In her first 100 days in office, Minneapolis Mayor Betsy Hodges has held hands with the Dalai Lama and traveled to the White House. She has spent a fifth of her time traveling for business: Three trips to Washington, D.C., two to New York City and one to Portland, Ore. But she has not pushed many new plans, instead building her own team and deepening relationships, particularly with Somali-Americans.
And at a time when growing Minneapolis is a priority, Hodges has yet to appoint people to two of the most important positions in the city, the director for economic development and the city coordinator. The Cradle-to-K Cabinet she touted on the campaign trail to support early childhood health and education is not yet filled.
“I figure in a year, no one will care that it took extra time to hire my staff ... but they will care if we get it wrong,” said Hodges, a council member for eight years before winning last fall’s mayoral race.
“Being deliberate in decisionmaking isn’t always flashy, but it does get results,” she said. Hodges’ office said the 19 days out of town included her working in Minneapolis a full four of those days, traveling in evenings or mornings
Much of what drives Hodges are the same issues confronting other big-city mayors, and she has been building alliances there, too. She is part of a cohort of new, progressive mayors talking about inequality, from Seattle’s Ed Murray to New York City’s Bill de Blasio. She describes her out-of-state networking as important: at urban conferences on education and equality, she said, she is building “a crew to call on moving forward.”
Larry Jacobs, a political science professor at the University of Minnesota’s Humphrey School of Public Affairs, who closely followed the mayoral campaign, said Hodges’ national profile may be more impressive than her record in Minneapolis.
“I don’t see, so far, Hodges picking up the bully pulpit in the way that Rybak did,” Jacobs said, referring to former Mayor R.T. Rybak.
But Council President Barb Johnson said she sees Hodges working hard — sometimes catching her phone with full voice mail — whether it’s spending a lot of time at the Legislature pushing for funding for the Nicollet Mall redesign or working on the city’s bid to host the Super Bowl.
Hodges is “a little less off-putting” to state legislators than Rybak because of her willingness to listen, she said.
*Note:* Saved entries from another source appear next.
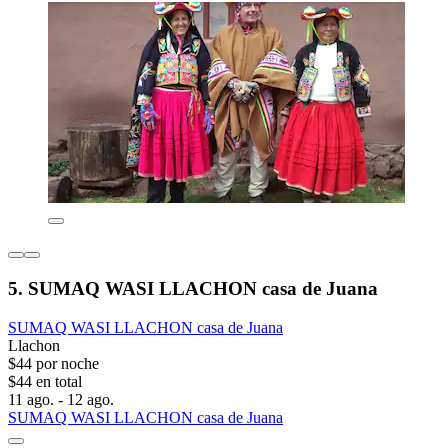
5. SUMAQ WASI LLACHON casa de Juana
SUMAQ WASI LLACHON casa de Juana
Llachon
$44 por noche
$44 en total
11 ago. - 12 ago.
SUMAQ WASI LLACHON casa de Juana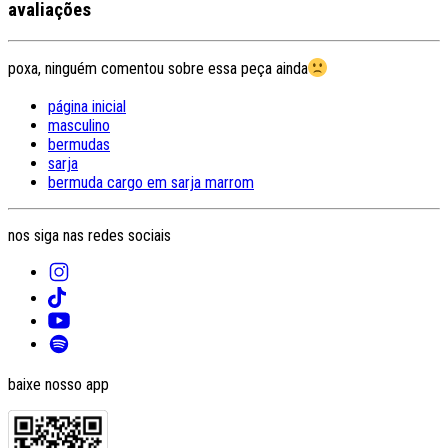
avaliações
poxa, ninguém comentou sobre essa peça ainda
página inicial
masculino
bermudas
sarja
bermuda cargo em sarja marrom
nos siga nas redes sociais
baixe nosso app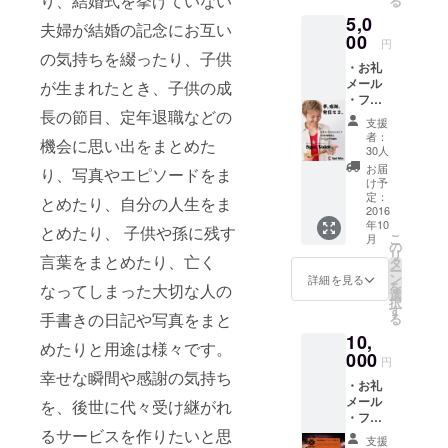
り、結婚式を挙げていない
る
３種類
ス」の実現
5,0
からラ
夫婦が結婚の記念にお互い
のため、
ンダム
00
円
日々準備を
でお届
の気持ちを綴ったり、子供
・お礼
けしま
進めていま
メール
が生まれたとき、子供の成
す） ・
す。
・フ
フリー
長の節目、定年退職などの
リー
ペー
支援
ペー
パー
者：
・人と人を
機会に思い出をまとめた
パー
「協力
30人
繋げ、輪を
（３名
者」に
お届
り、写真やエピソードをま
のアー
名前・
け予
大きくする
ティス
法人、
定：
とめたり、自分の人生をま
イベントや
トイン
2016
店舗名
年10
タ
アーティス
記載又
とめたり、 子供や孫に残す
こ
月
ビュー
はフ
の
トイベント
リ
言葉をまとめたり、亡く
を記載
リー
タ
ー
も開催。
予定
ペー
ン
詳細を見る
を
なってしまった大切な人の
で、表
パー内
選
択
紙は全
に大切
す
手書きの日記や写真をまと
る
３種類
な人へ
10,
からラ
の感謝
めたりと用途は様々です。
ンダム
000
の言葉
円
でお届
やメッ
幸せな瞬間や感謝の気持ち
・お礼
けしま
セージ
メール
す） ・
を、後世に代々受け継がれ
を記載
・フ
フリー
（140文
るサービスを作りたいと思
リー
ペー
字以
支援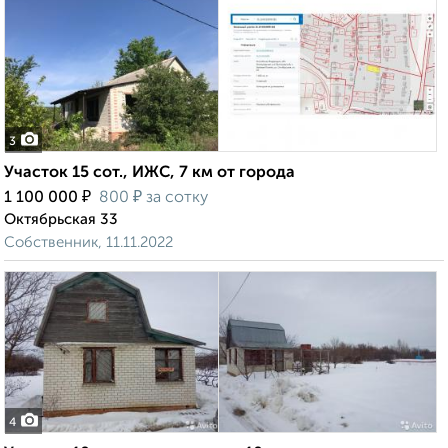
3
Участок 15 сот., ИЖС, 7 км от города
₽
₽
1 100 000
800
за сотку
Октябрьская 33
Собственник, 11.11.2022
4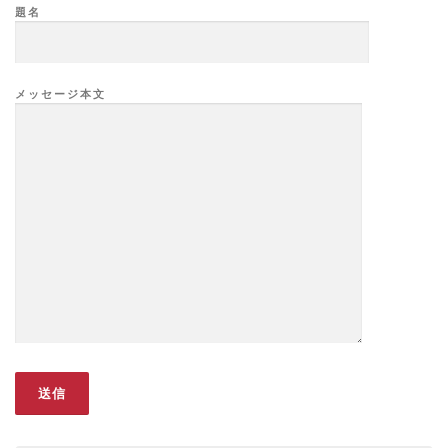
題名
メッセージ本文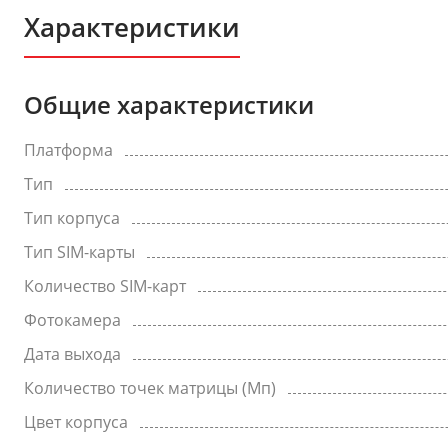
Характеристики
Общие характеристики
Платформа
Тип
Тип корпуса
Тип SIM-карты
Количество SIM-карт
Фотокамера
Дата выхода
Количество точек матрицы (Мп)
Цвет корпуса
Despite the vacancies, Hodges has already hired people in her office to address issues she campaigned on, including a liaison to strengthen ties with the Somali community and a policy aide to work on plans to make Minneapolis a zero-waste city. A third new aide focusing on early childhood is helping her decide who should staff the Cradle-to-K Cabinet.
Hodges said the city has hired a search firm to seek out candidates for the economic development post, and is examining candidates internally for coordinator.
Business leaders are wondering about those jobs, said Steve Cramer, head of the Downtown Council.
“What are the plans here? It might be helpful to have those communicated a little more clearly than they have been,” said Cramer, who otherwise speaks highly of Hodges. “They are both critical positions ... that the business community interacts with on a regular basis.”
The mayor has also not been highly public in debates about growth and density that are playing out across the city, including her former ward in southwest Minneapolis, where the city imposed a moratorium last month on teardowns and rebuilds. The City Council this week is expected to lift the moratorium, replacing it with a construction management plan.
Though Hodges thinks concerns can be resolved without a moratorium, she said she views her role on growth as more big-picture and stressed the importance of concentrating growth around transit corridors.
Already, her first major test is shaping up to be the Southwest Corridor light-rail project, where metro leaders voted over her objections last week to sink the line in tunnels in a recreational corridor between two of the city’s lakes.
Hodges, one of two leaders to vote against the proposal, called it “a fundamental failure of fairness” to her constituents, but afterward gave no indication of what she would do if the Met Council tried to push forward without the city’s OK.